La Baule Tennis Club …un premier obstacle majeur se dresse devant All In Group !
Franck Louvrier pensait sans doute que le dossier de reprise du La Baule Tennis Club suivrait son cours sans véritable opposition. Mais un premier obstacle sérieux vient de surgir. Le communiqué publié par les riverains du Garden Alice Milliat pourrait bien compliquer les plans de la municipalité et de son futur exploitant. Si ALL IN GROUP imaginait disposer d’une totale liberté pour transformer le site, notamment avec la création de terrains de padel, la réalité pourrait s’avérer bien différente.
Alors que la reprise du La Baule Tennis Club par ALL IN GROUP est désormais actée, les riverains du Garden Alice Milliat affichent leur soutien à la relance de ce club historique, tout en exprimant une opposition ferme à l’implantation de terrains de padel sur ce site emblématique de La Baule.
Dans un communiqué, ils précisent que leur position ne constitue pas un rejet de la discipline, dont ils reconnaissent le succès grandissant.
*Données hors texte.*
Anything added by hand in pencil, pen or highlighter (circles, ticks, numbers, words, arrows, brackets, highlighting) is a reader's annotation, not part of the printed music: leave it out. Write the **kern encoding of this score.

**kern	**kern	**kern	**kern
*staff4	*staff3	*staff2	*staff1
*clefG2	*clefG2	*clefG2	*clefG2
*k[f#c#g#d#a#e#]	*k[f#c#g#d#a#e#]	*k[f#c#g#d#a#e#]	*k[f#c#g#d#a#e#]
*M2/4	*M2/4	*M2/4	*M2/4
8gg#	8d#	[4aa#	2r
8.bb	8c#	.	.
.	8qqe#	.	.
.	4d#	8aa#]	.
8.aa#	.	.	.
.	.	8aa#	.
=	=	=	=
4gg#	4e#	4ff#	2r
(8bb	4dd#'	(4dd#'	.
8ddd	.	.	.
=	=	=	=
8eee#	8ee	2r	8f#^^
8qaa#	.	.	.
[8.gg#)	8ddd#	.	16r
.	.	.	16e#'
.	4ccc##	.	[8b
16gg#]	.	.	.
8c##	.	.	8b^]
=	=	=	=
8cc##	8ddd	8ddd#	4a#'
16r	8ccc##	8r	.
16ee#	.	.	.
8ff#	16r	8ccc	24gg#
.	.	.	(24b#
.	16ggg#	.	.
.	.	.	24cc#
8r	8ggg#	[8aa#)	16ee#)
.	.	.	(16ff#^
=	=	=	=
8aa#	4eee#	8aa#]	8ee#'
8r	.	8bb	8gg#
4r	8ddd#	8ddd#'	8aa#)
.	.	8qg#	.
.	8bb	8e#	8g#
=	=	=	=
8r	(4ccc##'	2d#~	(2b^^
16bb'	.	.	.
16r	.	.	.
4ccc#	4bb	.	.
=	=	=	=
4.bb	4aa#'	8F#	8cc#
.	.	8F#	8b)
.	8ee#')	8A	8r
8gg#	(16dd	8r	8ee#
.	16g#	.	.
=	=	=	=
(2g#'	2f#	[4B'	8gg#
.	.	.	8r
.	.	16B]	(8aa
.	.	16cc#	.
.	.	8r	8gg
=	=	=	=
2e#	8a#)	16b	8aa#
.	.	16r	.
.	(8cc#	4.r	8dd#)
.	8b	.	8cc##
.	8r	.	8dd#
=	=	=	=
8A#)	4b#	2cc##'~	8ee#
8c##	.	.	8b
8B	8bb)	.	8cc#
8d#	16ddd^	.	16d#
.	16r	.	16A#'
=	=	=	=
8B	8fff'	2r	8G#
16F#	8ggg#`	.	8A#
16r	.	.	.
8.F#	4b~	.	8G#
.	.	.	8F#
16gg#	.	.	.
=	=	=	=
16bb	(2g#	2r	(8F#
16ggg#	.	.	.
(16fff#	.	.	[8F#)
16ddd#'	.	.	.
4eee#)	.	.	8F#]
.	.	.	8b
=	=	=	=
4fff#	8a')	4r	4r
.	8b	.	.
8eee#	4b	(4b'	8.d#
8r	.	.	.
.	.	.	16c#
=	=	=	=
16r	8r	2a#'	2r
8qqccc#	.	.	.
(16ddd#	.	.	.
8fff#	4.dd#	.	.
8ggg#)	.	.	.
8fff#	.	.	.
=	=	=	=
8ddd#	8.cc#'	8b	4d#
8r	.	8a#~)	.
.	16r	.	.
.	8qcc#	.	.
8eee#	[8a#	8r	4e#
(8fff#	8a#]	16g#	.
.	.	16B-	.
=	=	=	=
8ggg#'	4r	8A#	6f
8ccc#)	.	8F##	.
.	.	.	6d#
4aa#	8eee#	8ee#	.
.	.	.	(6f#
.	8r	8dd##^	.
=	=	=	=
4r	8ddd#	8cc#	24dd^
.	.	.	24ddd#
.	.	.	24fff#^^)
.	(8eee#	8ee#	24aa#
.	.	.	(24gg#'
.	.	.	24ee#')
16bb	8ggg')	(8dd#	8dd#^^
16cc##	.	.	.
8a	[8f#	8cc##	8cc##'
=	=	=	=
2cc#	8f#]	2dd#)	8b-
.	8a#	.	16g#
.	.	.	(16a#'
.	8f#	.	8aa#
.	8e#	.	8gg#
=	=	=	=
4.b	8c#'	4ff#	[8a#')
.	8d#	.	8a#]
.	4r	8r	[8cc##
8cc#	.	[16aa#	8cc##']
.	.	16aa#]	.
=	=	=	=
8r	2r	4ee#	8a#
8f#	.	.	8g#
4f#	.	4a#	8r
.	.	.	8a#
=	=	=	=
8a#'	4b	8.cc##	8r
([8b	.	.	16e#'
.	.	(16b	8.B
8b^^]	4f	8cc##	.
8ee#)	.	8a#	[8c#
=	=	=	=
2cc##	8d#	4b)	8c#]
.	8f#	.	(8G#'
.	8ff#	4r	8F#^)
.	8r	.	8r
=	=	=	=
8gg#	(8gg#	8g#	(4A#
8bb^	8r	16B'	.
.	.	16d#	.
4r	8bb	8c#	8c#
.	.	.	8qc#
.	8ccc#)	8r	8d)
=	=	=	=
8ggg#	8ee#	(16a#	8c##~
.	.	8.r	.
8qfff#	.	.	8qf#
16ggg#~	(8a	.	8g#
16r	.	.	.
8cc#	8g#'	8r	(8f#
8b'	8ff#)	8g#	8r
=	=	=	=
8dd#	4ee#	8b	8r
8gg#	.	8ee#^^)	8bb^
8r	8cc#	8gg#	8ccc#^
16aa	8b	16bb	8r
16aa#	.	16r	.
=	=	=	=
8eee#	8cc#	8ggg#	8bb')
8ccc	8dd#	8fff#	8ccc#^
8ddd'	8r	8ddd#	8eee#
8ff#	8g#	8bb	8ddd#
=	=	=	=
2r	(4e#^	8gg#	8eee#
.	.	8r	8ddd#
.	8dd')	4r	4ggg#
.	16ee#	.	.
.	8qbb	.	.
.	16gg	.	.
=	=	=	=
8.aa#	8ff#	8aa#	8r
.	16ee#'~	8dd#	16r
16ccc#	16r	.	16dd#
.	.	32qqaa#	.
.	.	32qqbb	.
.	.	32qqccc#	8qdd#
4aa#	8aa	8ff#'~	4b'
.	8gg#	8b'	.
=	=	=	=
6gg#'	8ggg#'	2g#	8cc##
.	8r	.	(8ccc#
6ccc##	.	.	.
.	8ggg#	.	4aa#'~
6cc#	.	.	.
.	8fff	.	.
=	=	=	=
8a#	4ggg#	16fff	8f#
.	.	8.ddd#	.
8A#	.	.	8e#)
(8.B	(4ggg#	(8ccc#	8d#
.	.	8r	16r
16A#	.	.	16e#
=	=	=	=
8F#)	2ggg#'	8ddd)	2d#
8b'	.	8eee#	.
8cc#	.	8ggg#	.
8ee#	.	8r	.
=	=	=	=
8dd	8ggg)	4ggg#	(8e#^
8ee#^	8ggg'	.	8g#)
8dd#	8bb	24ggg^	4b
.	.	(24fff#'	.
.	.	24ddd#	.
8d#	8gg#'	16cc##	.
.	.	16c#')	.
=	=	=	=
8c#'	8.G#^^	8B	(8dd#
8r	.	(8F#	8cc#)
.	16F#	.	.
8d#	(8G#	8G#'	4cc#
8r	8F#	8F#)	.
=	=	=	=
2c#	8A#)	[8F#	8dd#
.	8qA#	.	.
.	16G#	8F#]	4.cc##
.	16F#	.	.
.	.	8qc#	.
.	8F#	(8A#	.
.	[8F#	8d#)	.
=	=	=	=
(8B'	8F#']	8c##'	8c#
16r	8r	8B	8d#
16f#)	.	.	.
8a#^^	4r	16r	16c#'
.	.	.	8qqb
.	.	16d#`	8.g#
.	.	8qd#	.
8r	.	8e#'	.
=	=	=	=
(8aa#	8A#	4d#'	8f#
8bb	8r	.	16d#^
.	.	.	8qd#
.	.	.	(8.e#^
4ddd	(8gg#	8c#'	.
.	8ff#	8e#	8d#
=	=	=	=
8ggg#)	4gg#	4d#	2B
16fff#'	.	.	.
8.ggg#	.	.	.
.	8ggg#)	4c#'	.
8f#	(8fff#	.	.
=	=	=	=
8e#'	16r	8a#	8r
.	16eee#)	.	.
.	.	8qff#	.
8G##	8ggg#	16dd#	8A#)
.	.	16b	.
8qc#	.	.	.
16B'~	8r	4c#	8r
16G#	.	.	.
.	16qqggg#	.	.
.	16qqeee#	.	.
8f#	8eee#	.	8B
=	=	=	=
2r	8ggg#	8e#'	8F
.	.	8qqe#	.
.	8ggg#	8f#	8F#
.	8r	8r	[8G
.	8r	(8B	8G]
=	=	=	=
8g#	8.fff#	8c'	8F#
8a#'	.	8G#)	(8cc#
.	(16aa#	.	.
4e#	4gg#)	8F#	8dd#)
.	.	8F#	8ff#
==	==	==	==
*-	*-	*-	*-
Selon eux, le Garden Alice Milliat, en raison de son caractère patrimonial, paysager et résidentiel, ne constitue tout simplement pas un emplacement adapté à ce type d’équipement sportif.
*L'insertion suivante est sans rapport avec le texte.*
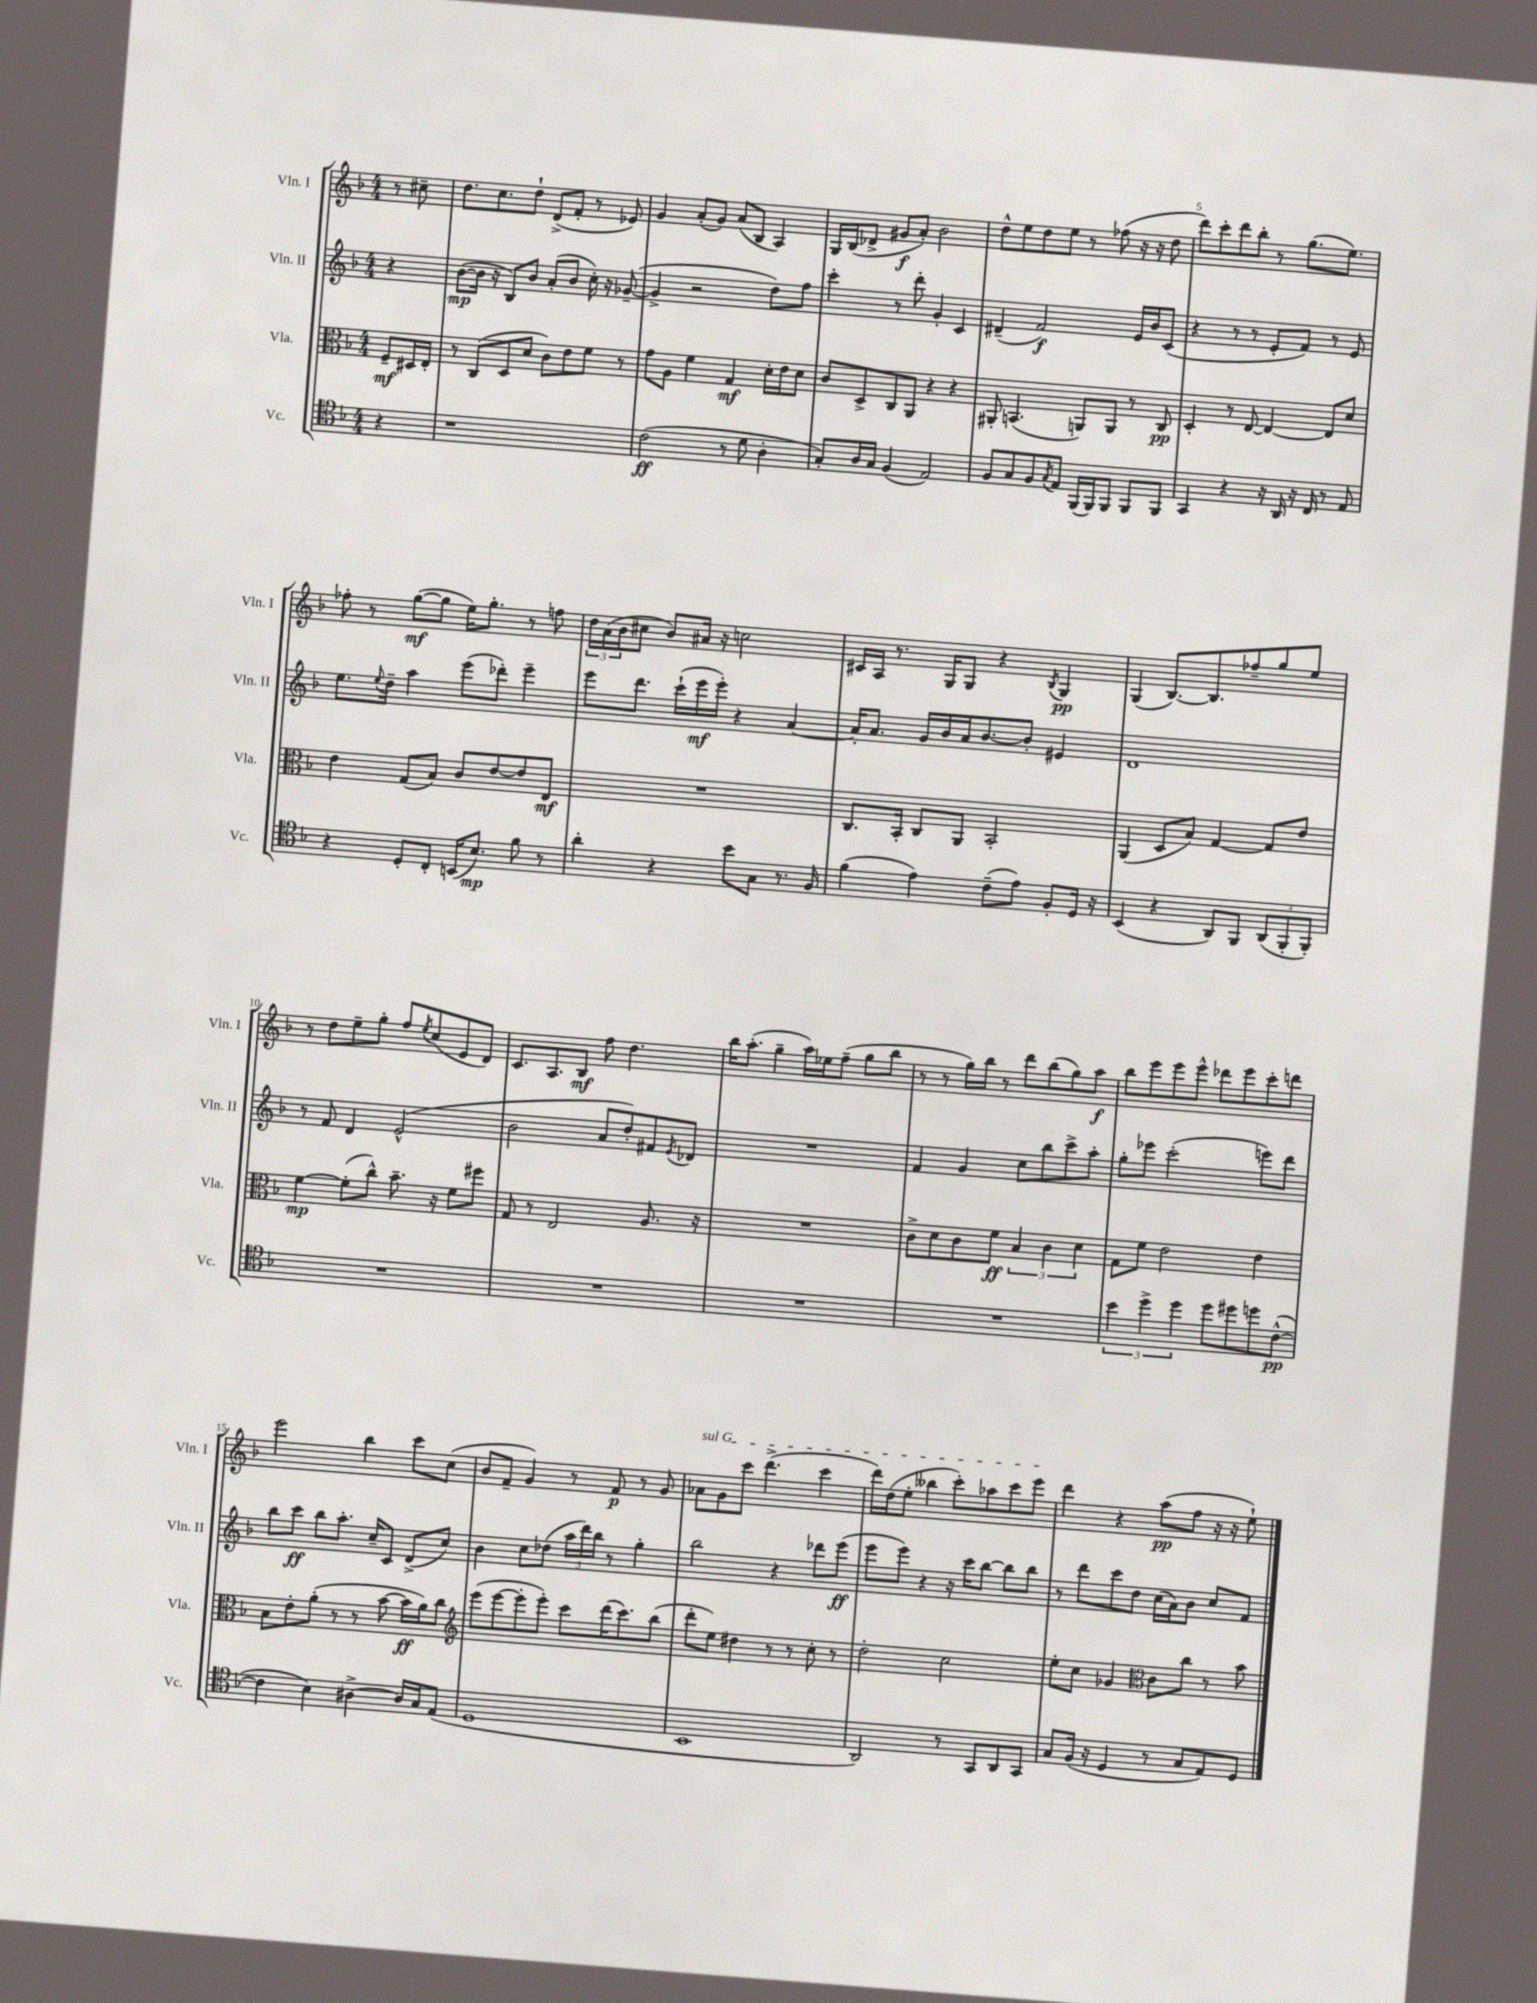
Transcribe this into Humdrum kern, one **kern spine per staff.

Les riverains rappellent que le Garden est bien plus qu’un simple complexe sportif. Ils soulignent son importance dans l’histoire de La Baule, son patrimoine arboré, son intégration dans un environnement résidentiel et sa vocation historique dédiée au tennis. À leurs yeux, ce site remarquable participe pleinement à l’identité de la station et mérite d’être préservé.
Ils mettent également en avant les nuisances généralement associées aux terrains de padel : bruit répétitif des impacts de balle, résonance des structures, intensité d’utilisation et éclairage en soirée. Autant d’éléments qui, selon eux, ont déjà conduit dans plusieurs communes à des procédures judiciaires et, dans certains cas, à la fermeture ou à la suspension de certains terrains.
Le collectif s’appuie également sur les recommandations de la Fédération française de tennis, qui invite à une vigilance particulière lors de l’implantation de terrains de padel en zone résidentielle. Les riverains rappellent notamment qu‘une distance d’environ 100 mètres entre les terrains et les premières habitations est recommandée afin de limiter les nuisances sonores, alors que plusieurs habitations jouxtent directement le Garden Alice Milliat.
Les habitants demandent ainsi que la renaissance du Garden s’inscrive dans le respect de sa vocation patrimoniale, sans y développer une activité qu’ils jugent incompatible avec les caractéristiques du site.

Pour la municipalité de Franck Louvrier, le dossier est désormais loin d’être un long fleuve tranquille. Car si le changement d’exploitant est définitivement acté, les transformations envisagées autour du Garden Alice Milliat pourraient désormais se heurter à une opposition organisée, prête à défendre ce qu’elle considère comme un patrimoine baulois à préserver.